• **EXTRACT TO READ**
┌────────

The record reflects that appellant pursued the EEO complaint process on

four separate complaints (Complaint Nos. 4G-7301162-94; 4G-730166-94;

4G-7301197-94; and 4G-7301037-95). The record does not contain copies

of these complaints. However, a review of the record reflects that

the complaint addressed, in pertinent part, two suspensions issued to

appellant in 1994.

The record reflects that appellant and the agency engaged in negotiations

for settlement of the complaints, which included discussions relating

to expungement of disciplinary actions from appellant's personnel file.

In conjunction with this matter, an agency Labor Relations Specialist

wrote to appellant a letter dated December 6, 1996. Therein, the

Labor Relations Specialist stated that appellant's attorney advised him

that appellant had agreed to the discussed settlement of appellant's

EEO complaints; and that appellant's attorney requested that the

Labor Relations Specialist send appellant the original copies of two

disciplinary actions (suspensions). The Labor Relations Specialist

informed appellant that he was transmitting the original copy of one

suspension action, but that he was unable to locate the original copy

of the second suspension action and as a consequence was transmitting

merely a copy of the second suspension action. The Labor Relations

Specialist stated that he anticipated appellant's imminent signing of

the settlement agreement, and indicated that appellant would "no longer

have any discipline in [her] file or in [her] OPF."

By letter dated December 11, 1996, appellant acknowledged receipt of

the letter from the Labor Relations Specialist, dated December 6, 1996.

On the same day, appellant signed a settlement agreement that had

previously been signed by an agency official on December 3, 1996, and

by appellant's attorney on December 5, 1996. The settlement agreement

indicated that appellant would withdraw the EEO complaints based on the

agency taking the actions articulated in the following four provisions

of the settlement agreement:

1. All two suspension actions taken against me [appellant] cited in

these cases will be expunged from my file.

2. The originals of these disciplinary actions will be sent to me.

3. I will suffer no retaliation for using the EEO Appeal process.

4. I will receive $7500.00 lump sum payment.

On or about December 31, 1996, the agency issued appellant a check for

$7,500.00, in accordance with provision 4 of the settlement agreement.

The record reflects that in July 1997, appellant submitted a letter

to the Labor Relations Specialist, inquiring into the steps the Labor

Relations Specialist had taken in regard to compliance with the settlement

agreement.

└────────

• **PROBLEMS AND TASKS**
[1] In the EEO settlement account, on what date did the agency official sign the settlement agreement?
[2] Carry the EEO settlement account forward from its last sentence, writing a few more sentences in the same style.

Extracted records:
┌────────

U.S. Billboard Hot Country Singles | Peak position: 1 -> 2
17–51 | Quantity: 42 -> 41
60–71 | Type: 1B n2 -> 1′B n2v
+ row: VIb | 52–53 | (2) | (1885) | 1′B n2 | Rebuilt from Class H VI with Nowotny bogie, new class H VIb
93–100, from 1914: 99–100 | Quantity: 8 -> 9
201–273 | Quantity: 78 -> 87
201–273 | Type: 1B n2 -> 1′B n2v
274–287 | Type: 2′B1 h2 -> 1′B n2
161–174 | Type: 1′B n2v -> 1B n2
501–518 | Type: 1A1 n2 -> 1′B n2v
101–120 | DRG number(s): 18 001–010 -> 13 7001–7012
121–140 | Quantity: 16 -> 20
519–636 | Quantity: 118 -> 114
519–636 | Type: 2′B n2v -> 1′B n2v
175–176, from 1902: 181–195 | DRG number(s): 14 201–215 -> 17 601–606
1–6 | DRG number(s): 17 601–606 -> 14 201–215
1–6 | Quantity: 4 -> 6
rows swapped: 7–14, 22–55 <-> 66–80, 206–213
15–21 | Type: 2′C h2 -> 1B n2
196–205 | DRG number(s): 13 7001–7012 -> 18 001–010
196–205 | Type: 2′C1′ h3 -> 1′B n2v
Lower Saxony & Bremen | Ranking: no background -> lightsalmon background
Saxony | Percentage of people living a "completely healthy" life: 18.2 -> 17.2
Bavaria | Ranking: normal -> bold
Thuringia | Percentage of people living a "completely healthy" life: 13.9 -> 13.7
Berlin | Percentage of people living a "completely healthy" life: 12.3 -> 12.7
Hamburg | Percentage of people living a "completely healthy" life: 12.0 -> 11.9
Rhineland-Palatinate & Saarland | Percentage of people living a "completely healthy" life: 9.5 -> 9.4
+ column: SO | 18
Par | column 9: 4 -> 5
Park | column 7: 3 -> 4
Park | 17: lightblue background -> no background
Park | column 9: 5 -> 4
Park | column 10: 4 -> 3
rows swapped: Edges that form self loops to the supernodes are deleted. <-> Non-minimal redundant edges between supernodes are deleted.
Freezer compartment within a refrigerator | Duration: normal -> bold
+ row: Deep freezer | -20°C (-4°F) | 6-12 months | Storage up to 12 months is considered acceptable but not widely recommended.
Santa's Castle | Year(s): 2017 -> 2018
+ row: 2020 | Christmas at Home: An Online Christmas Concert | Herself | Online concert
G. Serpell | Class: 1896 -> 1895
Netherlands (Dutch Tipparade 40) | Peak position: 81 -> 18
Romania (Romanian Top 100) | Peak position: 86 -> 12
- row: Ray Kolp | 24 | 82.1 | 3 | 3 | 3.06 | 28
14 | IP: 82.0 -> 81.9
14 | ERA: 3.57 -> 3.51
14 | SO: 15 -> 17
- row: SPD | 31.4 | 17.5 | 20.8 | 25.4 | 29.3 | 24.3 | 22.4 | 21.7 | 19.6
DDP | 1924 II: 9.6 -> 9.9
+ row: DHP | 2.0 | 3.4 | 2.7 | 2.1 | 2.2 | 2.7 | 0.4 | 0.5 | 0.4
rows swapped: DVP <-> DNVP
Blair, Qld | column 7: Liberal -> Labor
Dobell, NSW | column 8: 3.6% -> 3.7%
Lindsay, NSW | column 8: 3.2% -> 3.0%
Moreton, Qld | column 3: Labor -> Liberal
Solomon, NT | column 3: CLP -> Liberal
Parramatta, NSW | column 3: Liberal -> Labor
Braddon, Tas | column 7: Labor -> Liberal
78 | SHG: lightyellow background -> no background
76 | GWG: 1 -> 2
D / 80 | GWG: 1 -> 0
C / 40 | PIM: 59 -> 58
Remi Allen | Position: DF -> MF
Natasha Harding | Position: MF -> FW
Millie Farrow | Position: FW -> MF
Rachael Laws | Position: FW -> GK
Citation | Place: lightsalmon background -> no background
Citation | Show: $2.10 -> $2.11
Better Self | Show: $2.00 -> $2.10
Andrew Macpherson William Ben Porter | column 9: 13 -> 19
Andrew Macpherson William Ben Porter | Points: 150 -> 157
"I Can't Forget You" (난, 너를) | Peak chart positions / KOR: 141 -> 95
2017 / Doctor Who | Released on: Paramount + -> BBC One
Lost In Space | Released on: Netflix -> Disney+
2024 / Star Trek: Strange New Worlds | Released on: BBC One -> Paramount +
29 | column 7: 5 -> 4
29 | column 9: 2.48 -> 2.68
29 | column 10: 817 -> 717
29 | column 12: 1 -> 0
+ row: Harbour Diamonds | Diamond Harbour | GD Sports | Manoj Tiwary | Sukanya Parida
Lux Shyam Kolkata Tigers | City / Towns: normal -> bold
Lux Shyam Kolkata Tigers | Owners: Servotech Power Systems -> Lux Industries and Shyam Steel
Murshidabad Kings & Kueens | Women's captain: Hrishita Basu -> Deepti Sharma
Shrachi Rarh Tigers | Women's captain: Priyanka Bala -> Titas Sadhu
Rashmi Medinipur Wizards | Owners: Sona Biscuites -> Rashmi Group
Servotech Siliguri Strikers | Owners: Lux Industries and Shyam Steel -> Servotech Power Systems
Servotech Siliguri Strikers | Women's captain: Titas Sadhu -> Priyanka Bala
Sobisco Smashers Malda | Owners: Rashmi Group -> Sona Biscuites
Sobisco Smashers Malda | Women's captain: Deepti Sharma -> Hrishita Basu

└────────

• **SET OF ANSWERS**
[1] December 3, 1996.

[2]
By letter dated July 11, 1997, appellant alleged that the agency breached

provisions 1 - 3 of the settlement agreement. Regarding provision 1,

appellant alleged that on June 13, 1997, upon review of her Official

Personnel Folder, she discovered a memorandum that was written by an

agency Human Resources Manager, requesting that appellant's name be

excluded from a 1995 EAS Merit program as a result of being suspended on

two occasions in 1994. The record contains a copy of the memorandum

from the Human Resources Manager, dated May 28, 1996. Therein, the Human

Resources Manager informs another Human Resources office that he wanted

to see appellant excluded from the 1995 EAS merit pay program because

she was suspended twice in 1994 for misconduct.

Regarding provision 2, appellant alleged that only one of the originals of

the two suspensions was returned to her by a Labor Relations Specialist,

as he claimed that he could not locate the original of the second

suspension. Regarding provision 3, appellant argues that the agency

acted in reprisal against her by forcing her to resign. Specifically,

appellant alleged that in June 1997, she received a job offer that her

physician had previously stated was too stressful for her, causing her

to resign.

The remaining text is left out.